Шапка Мережковского


Случилось вот что: в ночь с 28 на 29 декабря 1905 года Дмитрий Сергеевич Мережковский и Зинаида Николаевна Гиппиус зашли на огонёк в «Башню» — петербургскую квартиру Вячеслава Ивановича Иванова и его жены Лидии Дмитриевны Зиновьевой-Аннибал. Башней квартира называлась благодаря круглой комнате-ротонде, помещавшейся на шестом этаже доходного дома. Именно там проходили знаменитые «ивановские среды» — ночные литературно-философские диспуты с писателями, поэтами и пивом, без которого немыслим Серебряный век.
Попасть в «Башню» означало быть вхожим в культурную элиту, а это обязывало к известному вольнодумству. Между тем времена стояли смутные, то ли пред-, то ли постреволюционные, и что будет завтра, не мог угадать решительно никто. Самодержавие только что проиграло Японскую войну, царь Николай II, скрепя сердце, позволил графу Сергею Юльевичу Витте возглавить правительство, пообещав не препятствовать рождению российского представительства, свободы печати и прочих европейских ценностей.
Это — с одной стороны; а с другой — радикальные революционеры убивали жандармов и губернаторов, министр же внутренних дел приказывал патронов не жалеть, наплевав и на правительство Сергея Юльевича, и на вот-вот обещавшую родиться первую российскую конституцию. Мережковских, как, впрочем, и других литераторов, власти справедливо не любили, потому как интеллигенция по определению была против «режима», через что считалась в Царском Селе и Охотном Ряду словом ругательным.
А раз так, то почему бы не постращать-унизить писак? Очень просто: шпики доложили, полиция подготовилась, и началась самая популярная российская операция XX века — «шмон», обыск. Описывая события по горячим следам, Мережковский написал в памфлете «Куда девалась моя шапка? (Новогоднее письмо к графу Витте)»:
Достаточно было одного взгляда, чтобы убедиться, что искать нечего, а понадобилась чуть не сотня вооружённых людей — не только лестница дома, но и часть улицы занята была полицией — и четыре часа глупой зверской пытки, глупого зверского срама. … Когда легионеры удалились, оставив после себя тот патриотический запах, о котором сказано: «Здесь русский дух, здесь Русью пахнет», — то оказалось, что всё пиво выпито и три шапки, в том числе и моя, бесследно пропали. Куда же девалась моя шапка, ваше превосходительство?

◆ ◆ ◆ ◆

Выполните задания:
A: Выведите без изменений отрывок из текста о шапке Мережковского. Начните со слов «Шапка Мережковского» и остановитесь после слов «немыслим Серебряный век.».
B: Назовите всех людей, которые упомянуты по имени в тексте о шапке Мережковского.
C: Благодаря чему петербургская квартира Иванова называлась «Башней», согласно тексту о шапке Мережковского?

Исходные данные:
◆ ◆ ◆ ◆

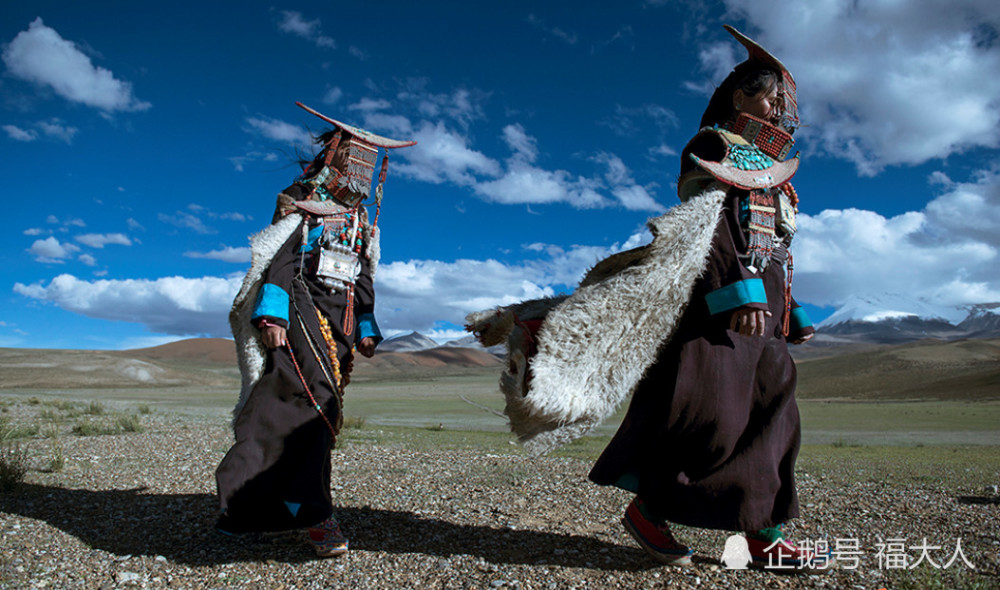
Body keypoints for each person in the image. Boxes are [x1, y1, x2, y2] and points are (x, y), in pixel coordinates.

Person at [466, 25, 818, 570]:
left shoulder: (777, 177)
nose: (778, 104)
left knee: (774, 418)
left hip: (764, 319)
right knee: (712, 420)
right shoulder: (714, 146)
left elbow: (773, 247)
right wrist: (742, 294)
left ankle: (762, 534)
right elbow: (704, 230)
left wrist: (790, 309)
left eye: (782, 97)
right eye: (770, 92)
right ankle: (650, 510)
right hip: (714, 309)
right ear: (740, 95)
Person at [215, 102, 415, 557]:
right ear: (337, 155)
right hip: (302, 310)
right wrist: (273, 317)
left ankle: (249, 505)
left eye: (369, 160)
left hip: (340, 329)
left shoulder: (363, 222)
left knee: (310, 415)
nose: (361, 168)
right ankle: (315, 517)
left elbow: (364, 279)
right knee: (313, 408)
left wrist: (366, 326)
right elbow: (281, 263)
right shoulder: (303, 203)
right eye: (355, 155)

◆ ◆ ◆ ◆

Ответы по заданиям:
A:
Шапка Мережковского


Случилось вот что: в ночь с 28 на 29 декабря 1905 года Дмитрий Сергеевич Мережковский и Зинаида Николаевна Гиппиус зашли на огонёк в «Башню» — петербургскую квартиру Вячеслава Ивановича Иванова и его жены Лидии Дмитриевны Зиновьевой-Аннибал. Башней квартира называлась благодаря круглой комнате-ротонде, помещавшейся на шестом этаже доходного дома. Именно там проходили знаменитые «ивановские среды» — ночные литературно-философские диспуты с писателями, поэтами и пивом, без которого немыслим Серебряный век.

B: Дмитрий Сергеевич Мережковский, Зинаида Николаевна Гиппиус, Вячеслав Иванович Иванов, Лидия Дмитриевна Зиновьева-Аннибал, Николай II, Сергей Юльевич Витте.

C: Благодаря круглой комнате-ротонде на шестом этаже доходного дома.